=== DATASET ===

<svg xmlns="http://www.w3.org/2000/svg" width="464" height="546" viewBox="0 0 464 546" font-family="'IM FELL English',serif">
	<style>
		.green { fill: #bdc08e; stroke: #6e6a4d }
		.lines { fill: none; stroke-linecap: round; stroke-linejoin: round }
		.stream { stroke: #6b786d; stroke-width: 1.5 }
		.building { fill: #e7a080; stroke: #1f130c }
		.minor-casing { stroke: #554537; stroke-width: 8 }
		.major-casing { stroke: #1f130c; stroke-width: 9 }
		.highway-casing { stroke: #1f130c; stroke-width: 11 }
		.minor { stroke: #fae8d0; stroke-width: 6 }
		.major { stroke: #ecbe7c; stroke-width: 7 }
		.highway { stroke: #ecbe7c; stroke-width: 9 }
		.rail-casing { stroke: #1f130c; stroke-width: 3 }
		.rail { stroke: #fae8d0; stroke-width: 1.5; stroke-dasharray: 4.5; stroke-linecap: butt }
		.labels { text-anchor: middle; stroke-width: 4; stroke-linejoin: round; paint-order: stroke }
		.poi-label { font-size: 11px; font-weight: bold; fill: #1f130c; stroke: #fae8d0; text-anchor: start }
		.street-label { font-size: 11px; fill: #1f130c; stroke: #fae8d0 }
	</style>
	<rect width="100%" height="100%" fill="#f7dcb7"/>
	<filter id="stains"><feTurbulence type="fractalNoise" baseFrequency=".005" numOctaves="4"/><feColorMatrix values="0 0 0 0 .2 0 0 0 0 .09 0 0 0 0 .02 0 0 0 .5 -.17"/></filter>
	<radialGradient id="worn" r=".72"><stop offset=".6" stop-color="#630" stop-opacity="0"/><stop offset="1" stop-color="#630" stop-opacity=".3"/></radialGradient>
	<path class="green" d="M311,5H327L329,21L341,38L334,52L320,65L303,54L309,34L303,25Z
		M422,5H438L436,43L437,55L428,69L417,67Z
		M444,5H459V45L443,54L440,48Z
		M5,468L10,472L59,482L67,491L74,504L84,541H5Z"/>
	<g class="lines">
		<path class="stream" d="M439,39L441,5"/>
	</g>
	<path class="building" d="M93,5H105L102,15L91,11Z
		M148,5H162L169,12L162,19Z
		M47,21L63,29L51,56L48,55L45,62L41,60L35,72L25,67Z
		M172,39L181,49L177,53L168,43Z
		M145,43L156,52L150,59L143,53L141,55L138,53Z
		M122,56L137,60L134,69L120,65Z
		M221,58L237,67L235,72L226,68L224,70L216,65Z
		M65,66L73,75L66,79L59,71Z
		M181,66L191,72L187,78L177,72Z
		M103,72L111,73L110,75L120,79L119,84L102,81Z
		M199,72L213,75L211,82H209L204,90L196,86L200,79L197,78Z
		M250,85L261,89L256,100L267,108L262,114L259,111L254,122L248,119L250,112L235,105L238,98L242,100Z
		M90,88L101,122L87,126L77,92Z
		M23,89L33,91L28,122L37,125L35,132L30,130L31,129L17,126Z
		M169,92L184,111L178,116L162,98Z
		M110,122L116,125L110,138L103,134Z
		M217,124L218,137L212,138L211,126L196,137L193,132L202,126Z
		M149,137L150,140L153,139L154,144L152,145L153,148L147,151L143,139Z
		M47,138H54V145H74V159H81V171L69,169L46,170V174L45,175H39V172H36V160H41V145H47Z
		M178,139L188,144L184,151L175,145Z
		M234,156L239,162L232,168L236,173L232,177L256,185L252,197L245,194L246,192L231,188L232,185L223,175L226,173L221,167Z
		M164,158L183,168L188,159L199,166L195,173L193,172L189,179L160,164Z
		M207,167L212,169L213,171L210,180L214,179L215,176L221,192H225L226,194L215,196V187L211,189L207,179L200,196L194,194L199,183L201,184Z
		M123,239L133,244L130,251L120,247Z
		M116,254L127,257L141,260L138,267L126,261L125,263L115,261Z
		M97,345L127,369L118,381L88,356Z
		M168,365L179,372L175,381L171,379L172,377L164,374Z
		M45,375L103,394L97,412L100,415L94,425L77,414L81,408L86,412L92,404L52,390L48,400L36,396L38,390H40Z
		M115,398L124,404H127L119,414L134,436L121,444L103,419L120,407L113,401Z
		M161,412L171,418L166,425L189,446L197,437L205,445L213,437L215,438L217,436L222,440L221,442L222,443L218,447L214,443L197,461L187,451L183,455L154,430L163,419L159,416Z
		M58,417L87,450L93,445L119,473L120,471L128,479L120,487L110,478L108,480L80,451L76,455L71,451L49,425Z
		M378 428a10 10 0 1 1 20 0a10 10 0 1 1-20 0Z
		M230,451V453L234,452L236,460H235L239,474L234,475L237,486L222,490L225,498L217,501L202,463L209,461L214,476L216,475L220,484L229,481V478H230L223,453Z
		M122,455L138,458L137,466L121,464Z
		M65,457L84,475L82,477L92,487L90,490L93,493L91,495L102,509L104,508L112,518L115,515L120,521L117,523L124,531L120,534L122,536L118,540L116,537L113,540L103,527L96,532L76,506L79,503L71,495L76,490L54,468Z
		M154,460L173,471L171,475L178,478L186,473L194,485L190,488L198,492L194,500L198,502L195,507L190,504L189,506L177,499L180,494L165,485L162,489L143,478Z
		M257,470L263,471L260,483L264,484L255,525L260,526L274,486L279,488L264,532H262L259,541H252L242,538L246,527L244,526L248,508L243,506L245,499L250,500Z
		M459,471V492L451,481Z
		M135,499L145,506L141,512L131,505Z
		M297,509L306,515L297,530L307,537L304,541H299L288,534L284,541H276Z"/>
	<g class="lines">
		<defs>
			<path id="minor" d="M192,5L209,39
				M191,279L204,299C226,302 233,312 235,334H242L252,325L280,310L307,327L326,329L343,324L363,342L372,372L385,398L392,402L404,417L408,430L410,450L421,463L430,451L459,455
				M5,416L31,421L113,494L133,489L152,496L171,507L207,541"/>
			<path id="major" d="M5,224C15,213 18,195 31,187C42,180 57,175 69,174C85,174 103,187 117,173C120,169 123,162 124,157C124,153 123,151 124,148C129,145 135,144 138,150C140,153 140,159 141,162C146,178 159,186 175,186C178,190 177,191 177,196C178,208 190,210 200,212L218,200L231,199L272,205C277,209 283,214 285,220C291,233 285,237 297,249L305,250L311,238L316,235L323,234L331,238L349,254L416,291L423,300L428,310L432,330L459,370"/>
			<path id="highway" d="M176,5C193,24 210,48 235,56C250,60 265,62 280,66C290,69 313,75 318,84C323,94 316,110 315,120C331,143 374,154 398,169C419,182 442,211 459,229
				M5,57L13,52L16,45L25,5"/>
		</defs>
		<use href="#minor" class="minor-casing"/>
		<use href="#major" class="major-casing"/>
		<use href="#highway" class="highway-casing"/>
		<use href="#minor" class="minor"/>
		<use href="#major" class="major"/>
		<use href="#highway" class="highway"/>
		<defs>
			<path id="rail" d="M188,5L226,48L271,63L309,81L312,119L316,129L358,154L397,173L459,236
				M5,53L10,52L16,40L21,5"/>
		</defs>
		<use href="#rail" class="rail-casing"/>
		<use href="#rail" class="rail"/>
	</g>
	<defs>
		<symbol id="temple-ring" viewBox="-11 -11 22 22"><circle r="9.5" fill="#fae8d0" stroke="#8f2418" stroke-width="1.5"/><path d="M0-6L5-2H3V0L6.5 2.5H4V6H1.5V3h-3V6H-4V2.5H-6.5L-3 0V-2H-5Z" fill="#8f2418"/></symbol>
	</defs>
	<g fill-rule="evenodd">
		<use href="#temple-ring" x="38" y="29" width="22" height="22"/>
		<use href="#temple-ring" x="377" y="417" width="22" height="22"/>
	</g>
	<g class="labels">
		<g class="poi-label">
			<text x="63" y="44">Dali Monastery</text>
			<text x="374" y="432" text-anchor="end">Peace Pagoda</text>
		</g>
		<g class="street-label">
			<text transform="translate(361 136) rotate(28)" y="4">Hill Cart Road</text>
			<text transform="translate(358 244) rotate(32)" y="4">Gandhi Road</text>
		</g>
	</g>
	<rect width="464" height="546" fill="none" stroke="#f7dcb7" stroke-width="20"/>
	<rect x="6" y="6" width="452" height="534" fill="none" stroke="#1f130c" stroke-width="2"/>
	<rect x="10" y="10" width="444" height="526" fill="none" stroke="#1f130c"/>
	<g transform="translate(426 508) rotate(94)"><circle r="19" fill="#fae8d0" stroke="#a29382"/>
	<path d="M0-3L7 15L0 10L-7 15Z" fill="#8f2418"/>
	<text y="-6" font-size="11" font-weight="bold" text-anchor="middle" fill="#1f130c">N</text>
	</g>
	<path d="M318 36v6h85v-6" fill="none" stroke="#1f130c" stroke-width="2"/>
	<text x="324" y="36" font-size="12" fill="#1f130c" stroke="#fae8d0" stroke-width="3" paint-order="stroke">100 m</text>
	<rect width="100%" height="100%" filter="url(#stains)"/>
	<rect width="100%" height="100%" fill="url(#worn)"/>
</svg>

===

* _WORK REQUIRED_: Once you have counted the lines of the records holding the string "worn", state that number with no other words.

* _SOLUTION FOR THIS PROBLEM_: 2